Par GB, PM, CM le 26 Mai 2025.
Pour le prolongement des voies de Paris Austerlitz jusqu’à la gare quai d’Orsay, la compagnie du Paris Orléans (PO) décide d’employer la traction électrique pour assurer la remorque des trains entre les deux gares. Une gare intermédiaire est installée sur ce court tronçon de quatre kilomètres à St Michel Notre Dame.
La gare quai d’Orsay est établie sur l’emplacement des ruines du palais de la cour des comptes détruit lors de la commune et de la caserne du quai d’Orsay, l’ensemble ayant été cédé par l’état au PO.



Le choix de l’électrification se justifie par :
-Contrainte de la fumée dans un milieu fermé sur les différents souterrains du parcours.
-Stationnement des engins vapeur entre deux trains en gare quai d’Orsay nécessitant une installation de ventilation onéreuse de la gare.
-Importants mouvements de machines HLP entre la gare d’Orsay et le dépôt.
La compagnie du PO envoie une mission aux Etats Unis pour visiter les installations de Baltimore et de la ligne New York-Boston électrifiée partiellement sur 17 km. La délégation étudie les locomotives General Electric sur châssis unique et reposant sur deux bogies type BB.
Parallèlement des études sont lancées en France pour comparer les deux modes de traction déjà exploités aux Etats-Unis et en Angleterre et particulièrement le rendement financier de l’électrification. La disponibilité des locomotives électriques est presque totale entre deux passages en atelier pour tournage des roues tous les 56 000 km. Le courant consommé en tonne kilomètre brute remorqué correspond à peu près à 220 g de charbon.
Une usine de production électrique est construite à Ivry sur Seine. Elle alimente en triphasé 5500V les trois sous-stations construites, Ivry, Paris Austerlitz et Paris quai d’Orsay.
Dans le cadre de ces travaux, l’électricité est utilisée pour remplacer l’éclairage au gaz par un électrique en gare d’Ivry et d’Austerlitz et d’alimenter les deux nouvelles gares construites.
La section Paris Austerlitz-Orsay est alimentée par troisième rail 600 V et par conducteur aérien constitué d’un fer en T sur isolateurs en bois dans la zone d’aiguilles de la gare du quai d’Orsay.

Le troisième rail est constitué d’un rail double champignon placé parallèlement aux rails de la voie. Il est placé dans l’entrevoie et plus haut que le plan de roulement. Il est supporté au moyen de blocs de bois bitumé isolant posé sur des traverses spéciales plus longues que celles de la voie courante. Les liaisons entre coupons de rails sont assurées par deux connections en fil de cuivre de 120 mm2. Le retour de courant se fait par les rails de roulement, pour cela à chaque joint, les deux rails sont reliés par deux connexions en fil de cuivre de 120 mm2. Lors d’interruption du troisième rail pour passage planchéié ou aiguille, un câble de 950mm2 de section relie les deux éléments de rails.


Sur ce rail s’appuient les frotteurs des locomotives.
Les frotteurs des locomotives sont constitués par des palettes portées latéralement par le châssis de bogies.

-- INFORMATIONS FOURNIES --
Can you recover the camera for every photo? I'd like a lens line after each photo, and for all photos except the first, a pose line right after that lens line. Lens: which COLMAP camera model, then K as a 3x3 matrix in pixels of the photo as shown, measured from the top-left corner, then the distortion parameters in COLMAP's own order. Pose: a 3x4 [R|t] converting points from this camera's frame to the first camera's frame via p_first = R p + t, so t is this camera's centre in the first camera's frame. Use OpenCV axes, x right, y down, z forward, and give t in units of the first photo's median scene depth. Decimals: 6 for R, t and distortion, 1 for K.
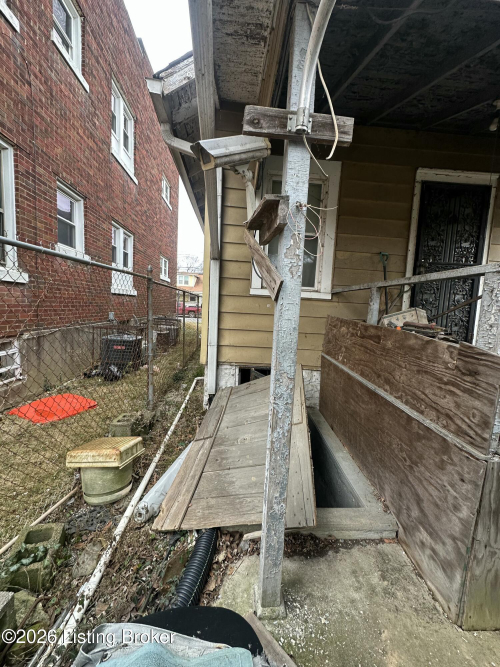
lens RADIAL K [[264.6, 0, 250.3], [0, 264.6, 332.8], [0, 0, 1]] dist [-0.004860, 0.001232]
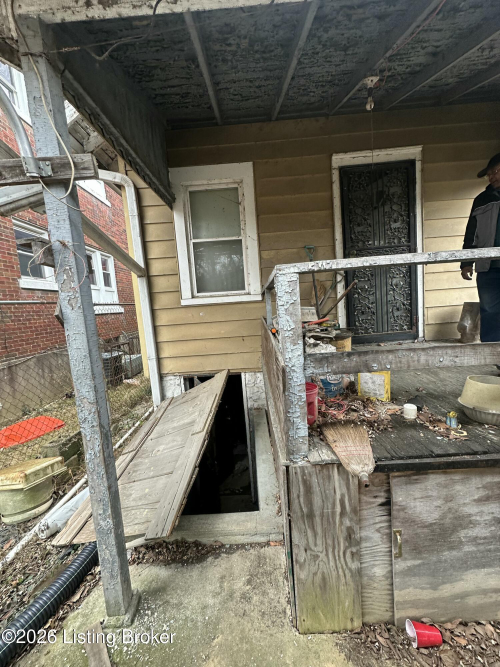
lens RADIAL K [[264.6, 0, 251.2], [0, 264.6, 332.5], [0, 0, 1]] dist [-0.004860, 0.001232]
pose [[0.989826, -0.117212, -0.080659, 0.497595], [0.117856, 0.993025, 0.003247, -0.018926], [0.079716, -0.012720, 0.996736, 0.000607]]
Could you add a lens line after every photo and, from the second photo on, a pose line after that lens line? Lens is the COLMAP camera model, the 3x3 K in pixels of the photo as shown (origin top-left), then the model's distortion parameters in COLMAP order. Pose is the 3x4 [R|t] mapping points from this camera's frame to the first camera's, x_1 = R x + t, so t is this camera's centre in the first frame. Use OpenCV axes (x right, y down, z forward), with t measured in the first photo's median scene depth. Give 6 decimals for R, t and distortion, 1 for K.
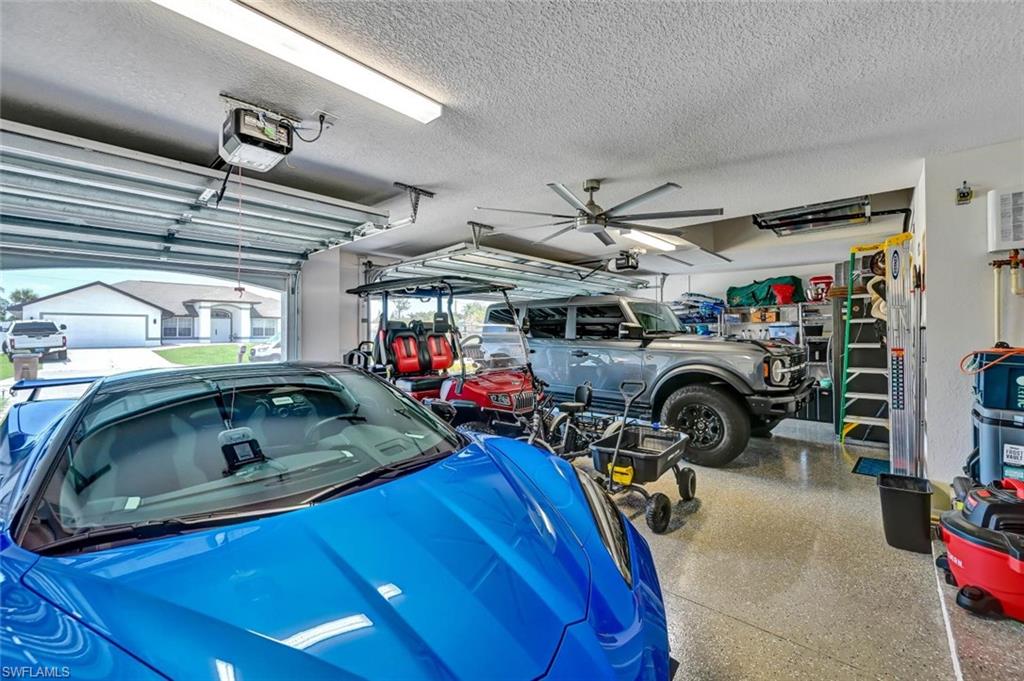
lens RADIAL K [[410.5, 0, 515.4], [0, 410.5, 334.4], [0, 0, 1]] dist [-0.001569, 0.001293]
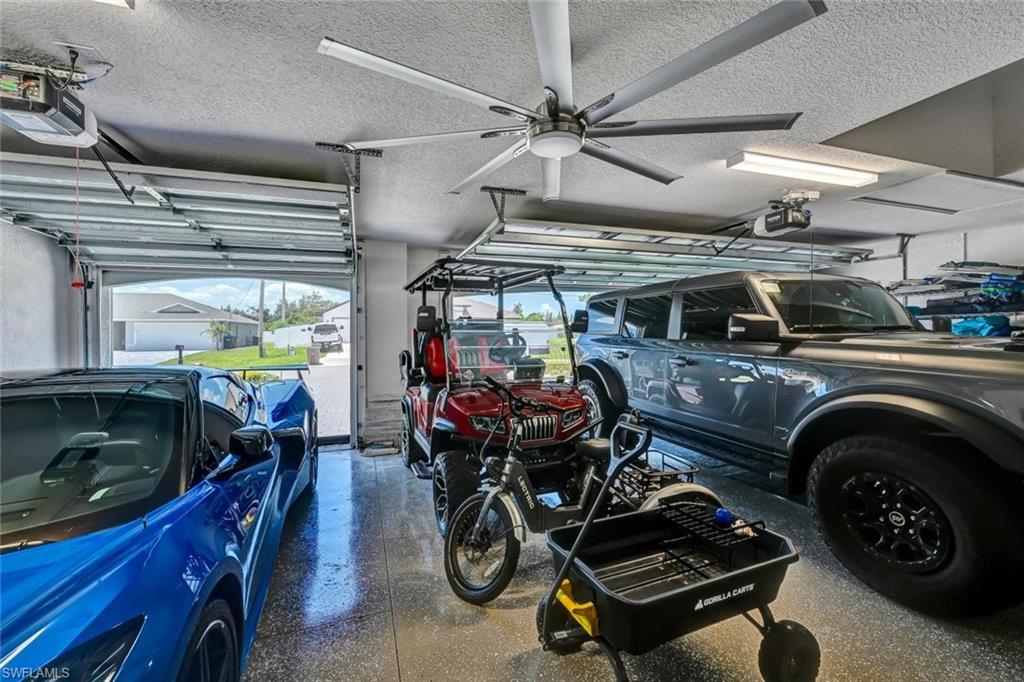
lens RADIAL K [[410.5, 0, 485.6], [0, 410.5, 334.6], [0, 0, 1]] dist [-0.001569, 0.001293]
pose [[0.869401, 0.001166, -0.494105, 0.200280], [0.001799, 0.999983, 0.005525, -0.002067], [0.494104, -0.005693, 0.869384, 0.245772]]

--

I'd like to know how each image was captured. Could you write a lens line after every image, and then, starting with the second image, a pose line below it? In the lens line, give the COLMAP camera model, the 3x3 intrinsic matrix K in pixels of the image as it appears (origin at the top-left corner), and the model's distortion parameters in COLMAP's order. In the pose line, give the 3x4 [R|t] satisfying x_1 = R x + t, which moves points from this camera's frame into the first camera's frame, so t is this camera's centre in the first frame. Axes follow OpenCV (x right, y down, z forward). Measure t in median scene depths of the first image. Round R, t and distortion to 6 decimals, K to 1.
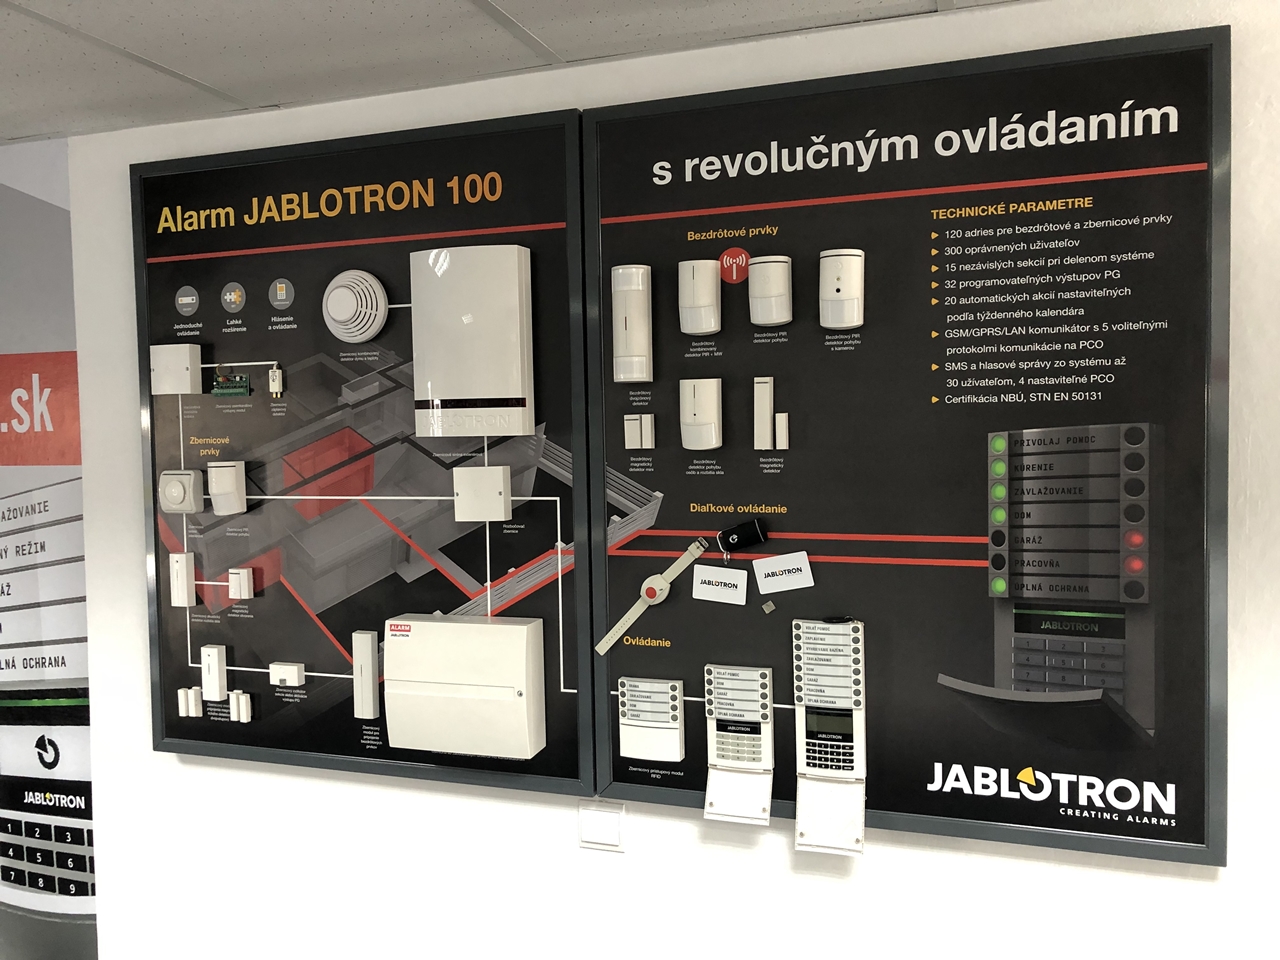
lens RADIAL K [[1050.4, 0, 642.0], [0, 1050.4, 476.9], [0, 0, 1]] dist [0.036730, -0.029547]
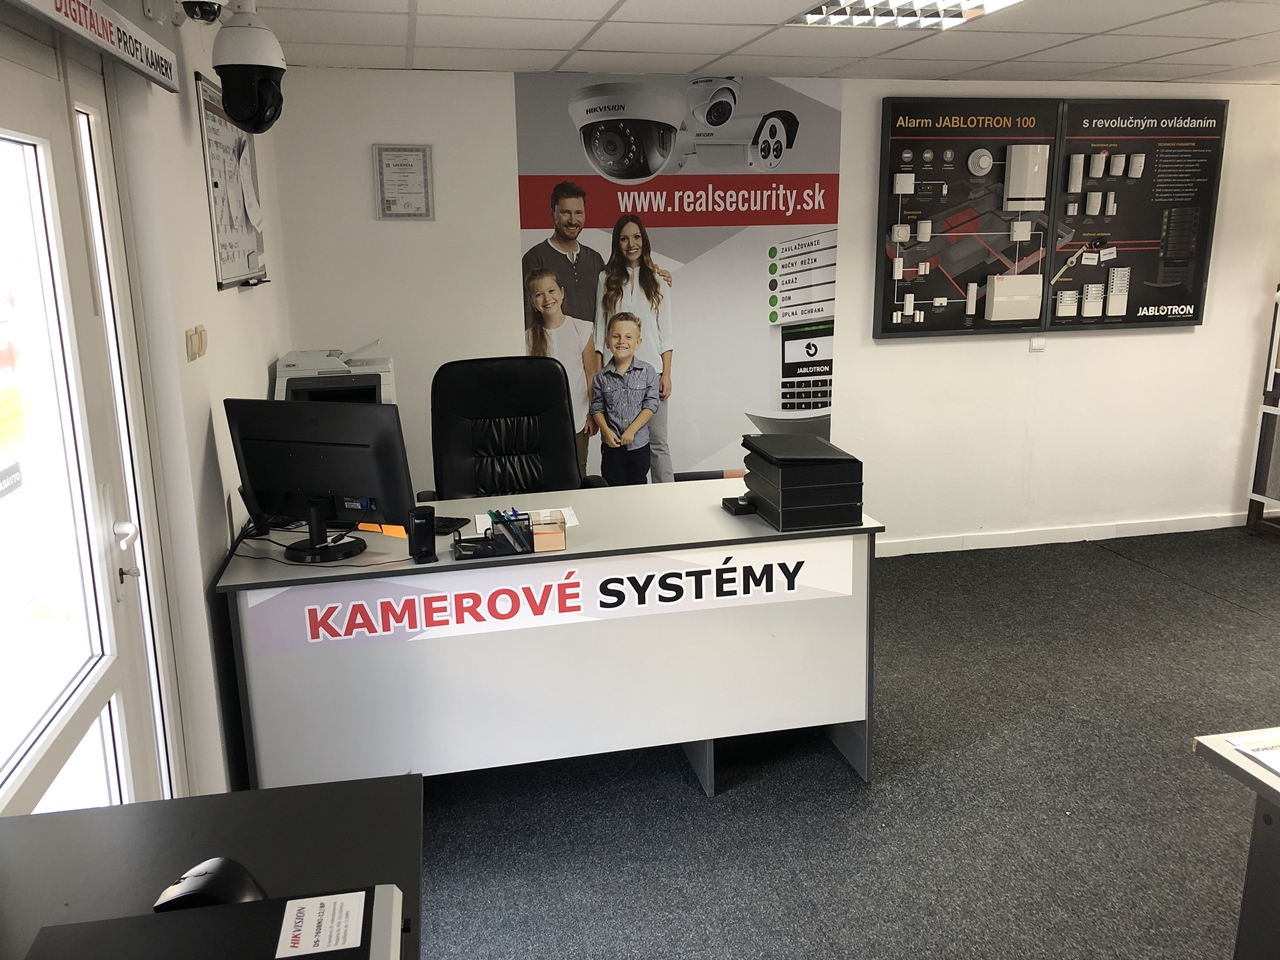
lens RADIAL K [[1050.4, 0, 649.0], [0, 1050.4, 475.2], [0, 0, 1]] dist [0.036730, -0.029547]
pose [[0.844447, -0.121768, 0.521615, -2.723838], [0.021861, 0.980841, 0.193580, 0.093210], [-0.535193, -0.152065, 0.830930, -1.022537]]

...

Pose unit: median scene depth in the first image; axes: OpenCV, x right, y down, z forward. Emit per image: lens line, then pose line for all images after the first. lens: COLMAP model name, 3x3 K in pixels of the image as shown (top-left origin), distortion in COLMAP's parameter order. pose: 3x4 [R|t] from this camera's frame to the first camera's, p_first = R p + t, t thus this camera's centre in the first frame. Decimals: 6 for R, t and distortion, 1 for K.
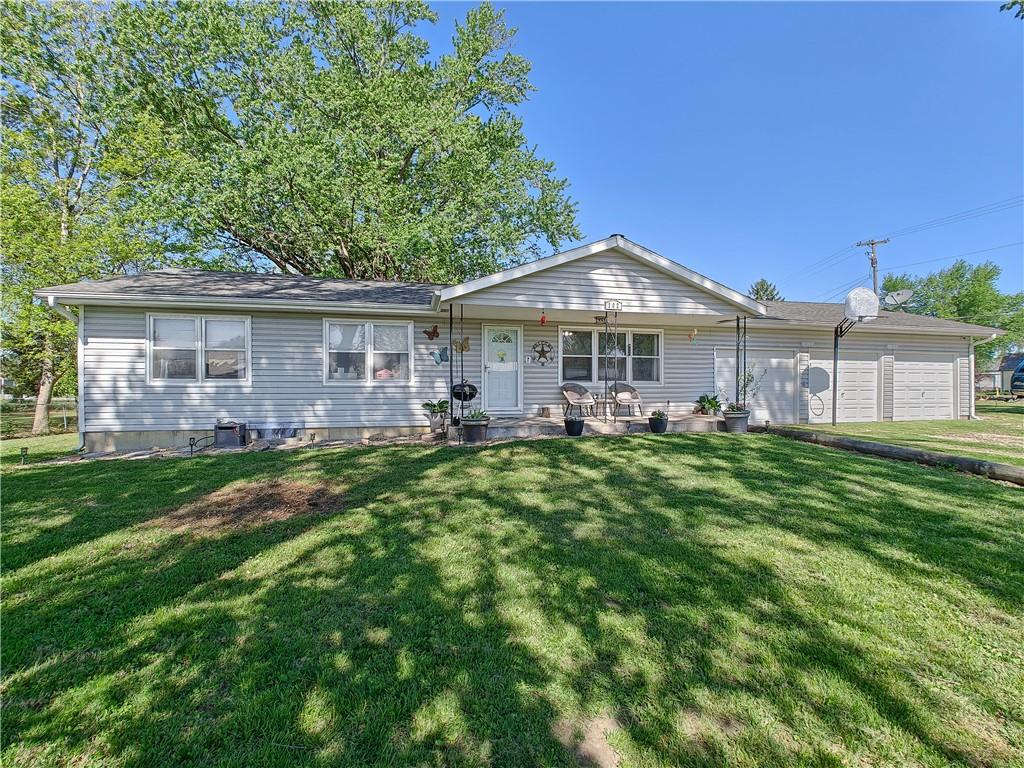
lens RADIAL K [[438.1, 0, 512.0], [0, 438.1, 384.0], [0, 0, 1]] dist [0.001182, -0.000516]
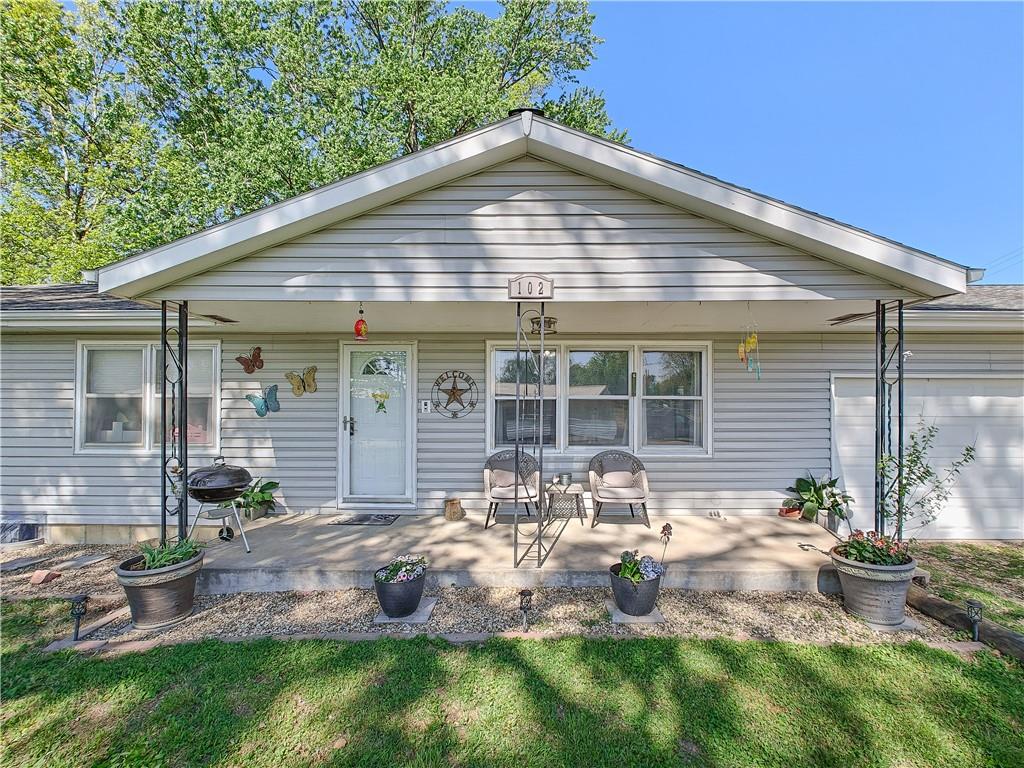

-- OBJECTIF DE L'EXERCICE --
Modifiez, s'il vous plaît, la partie du passage sur l'électrification de la ligne Austerlitz-Orsay qui s'ouvre sur les mots contenant « La section Paris » et se ferme sur « éléments de rails. ». Recopiez-la en remplaçant « troisième rail » par « rail conducteur ».

-- RÉPONSE CI-DESSOUS --
La section Paris Austerlitz-Orsay est alimentée par rail conducteur 600 V et par conducteur aérien constitué d’un fer en T sur isolateurs en bois dans la zone d’aiguilles de la gare du quai d’Orsay.

Le rail conducteur est constitué d’un rail double champignon placé parallèlement aux rails de la voie. Il est placé dans l’entrevoie et plus haut que le plan de roulement. Il est supporté au moyen de blocs de bois bitumé isolant posé sur des traverses spéciales plus longues que celles de la voie courante. Les liaisons entre coupons de rails sont assurées par deux connections en fil de cuivre de 120 mm2. Le retour de courant se fait par les rails de roulement, pour cela à chaque joint, les deux rails sont reliés par deux connexions en fil de cuivre de 120 mm2. Lors d’interruption du rail conducteur pour passage planchéié ou aiguille, un câble de 950mm2 de section relie les deux éléments de rails.